DEM GRÖSSTEN GENIE DER MENSCHHEIT UND
DEM VATER, Genossen STALIN, Josef Wissarionowitsch,
DEM VERANTWORTLICHEN REDAKTEUR
DER ZEITUNG "PRAWDA"

Ich habe mich wiederholt mit Briefen an die Abgeordneten des Obersten Sowjets, die Genossen Perwuchin und Schwernik mit den unten aufgelisteten Fragen gewandt, bekam aber nie die Antwort und wende mich deshalb noch einmal an Sie zu. Ich bin ein Deutscher, aber unser, sowjetischer Deutsche [d.h. kein "fremder" Reichsdeutscher, sondern ein "einheimischer" Sowjetbürger deutscher Herkunft], wurde 1911… in der ehemaligen Republik der Wolgadeutschen geboren [und] richte folgende Fragen an Sie:

  1. Warum wurde über unsere Nationalität eine militarisierte Kommandantur verhängt?


  2. Wieso haben wir, nachdem wir ähnlich anderer Bürgern einen Pass erhalten, nicht das Recht in andere Unionsrepubliken oder Gebiete zu reisen, sondern haben [folgende] Einschränkung im Pass: "Berechtigt, im Rayon Woroschilowski, Gebiet Molotow zu wohnen."


  3. Wieso ist mir, einem Sowjetdeutschen, die Übersiedlung in eine andere Unionsrepublik oder ein Gebiet verboten, weshalb bin ich schlechter als ein anderer Bürger?

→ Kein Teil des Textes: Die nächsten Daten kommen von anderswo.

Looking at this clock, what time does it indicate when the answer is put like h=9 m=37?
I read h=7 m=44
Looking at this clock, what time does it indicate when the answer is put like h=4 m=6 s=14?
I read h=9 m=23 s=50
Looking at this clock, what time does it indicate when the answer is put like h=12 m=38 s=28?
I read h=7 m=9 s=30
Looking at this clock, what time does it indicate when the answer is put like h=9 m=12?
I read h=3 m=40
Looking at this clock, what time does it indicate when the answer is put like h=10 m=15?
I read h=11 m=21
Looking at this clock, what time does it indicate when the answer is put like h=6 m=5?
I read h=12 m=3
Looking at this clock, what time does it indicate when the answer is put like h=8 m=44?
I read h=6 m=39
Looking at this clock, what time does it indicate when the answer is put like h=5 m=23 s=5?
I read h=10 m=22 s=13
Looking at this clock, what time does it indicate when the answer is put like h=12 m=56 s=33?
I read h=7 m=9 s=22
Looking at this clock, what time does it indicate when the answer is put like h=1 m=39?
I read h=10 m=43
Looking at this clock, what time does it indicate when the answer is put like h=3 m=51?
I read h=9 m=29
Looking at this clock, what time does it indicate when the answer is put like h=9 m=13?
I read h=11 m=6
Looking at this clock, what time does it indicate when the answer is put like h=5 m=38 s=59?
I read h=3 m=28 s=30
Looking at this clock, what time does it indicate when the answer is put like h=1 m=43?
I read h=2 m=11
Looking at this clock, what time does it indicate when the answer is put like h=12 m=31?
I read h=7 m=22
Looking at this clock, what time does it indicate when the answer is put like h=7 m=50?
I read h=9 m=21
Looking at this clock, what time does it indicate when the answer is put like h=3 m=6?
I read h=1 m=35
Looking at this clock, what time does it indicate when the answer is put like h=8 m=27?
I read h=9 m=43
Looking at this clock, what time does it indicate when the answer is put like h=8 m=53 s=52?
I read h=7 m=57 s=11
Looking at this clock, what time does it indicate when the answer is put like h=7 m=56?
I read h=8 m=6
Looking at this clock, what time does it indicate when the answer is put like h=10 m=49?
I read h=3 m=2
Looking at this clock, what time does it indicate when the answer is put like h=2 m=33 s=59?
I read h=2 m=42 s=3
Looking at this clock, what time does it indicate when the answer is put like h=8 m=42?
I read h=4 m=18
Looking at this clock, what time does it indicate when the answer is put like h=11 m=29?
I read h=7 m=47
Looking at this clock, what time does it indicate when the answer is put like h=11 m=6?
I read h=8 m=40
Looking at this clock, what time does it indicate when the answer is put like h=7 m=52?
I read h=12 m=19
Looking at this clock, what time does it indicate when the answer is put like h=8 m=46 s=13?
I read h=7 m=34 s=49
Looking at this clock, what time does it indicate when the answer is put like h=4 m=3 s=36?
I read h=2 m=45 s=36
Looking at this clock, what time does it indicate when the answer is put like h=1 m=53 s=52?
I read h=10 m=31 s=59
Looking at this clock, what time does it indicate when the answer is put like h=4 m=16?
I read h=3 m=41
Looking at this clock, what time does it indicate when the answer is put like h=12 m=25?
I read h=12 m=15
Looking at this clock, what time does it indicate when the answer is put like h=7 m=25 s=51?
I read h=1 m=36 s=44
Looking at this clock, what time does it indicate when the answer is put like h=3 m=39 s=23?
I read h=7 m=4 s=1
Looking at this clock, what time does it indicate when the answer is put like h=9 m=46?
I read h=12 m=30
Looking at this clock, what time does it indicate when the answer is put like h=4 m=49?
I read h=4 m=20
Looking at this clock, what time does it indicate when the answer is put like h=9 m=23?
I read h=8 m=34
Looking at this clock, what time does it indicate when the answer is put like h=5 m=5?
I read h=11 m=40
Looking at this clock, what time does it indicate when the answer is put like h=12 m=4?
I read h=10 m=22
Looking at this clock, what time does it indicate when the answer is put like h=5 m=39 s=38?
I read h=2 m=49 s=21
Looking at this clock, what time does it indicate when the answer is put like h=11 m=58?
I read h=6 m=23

  4. Ist das Kapitel X, Art. 123, der Verfassung der UdSSR noch gültig oder nicht und wenn ja, wieso hat unsere Nationalität keine autonome nationale Republik, unsere Nationalität betrug doch bei der Volkszählung 1939 etwa 5 Millionen Menschen, sie ist derzeit von der Karte getilgt, ist das gerecht? Man kann sie von der Karte tilgen, aber die Menschen von Fleisch und Blut sind noch da und werden auch da sein, man muss sie anerkennen und ihnen Gleichberechtigung mit anderen Nationalitäten gewähren.


  5. Ich möchte ein Mitglied der Partei sein, aber man nimmt mich nicht auf, offensichtlich ist der Artikel 126 der Verfassung der UdSSR außer Kraft oder er wird vor Ort entstellt. Auch habe ich kein Recht, in Ortssowjets gewählt zu werden.


  6. Ich bitte um eine Erklärung der fortbestehenden nationalen Frage, d.h. bezüglich der Verfolgung unserer ureigenen russischen Deutschen. Die DDR wird von unserem Staat anerkannt, und es ist richtig so, aber unser deutsches Volk nicht, wie ist das zu erklären?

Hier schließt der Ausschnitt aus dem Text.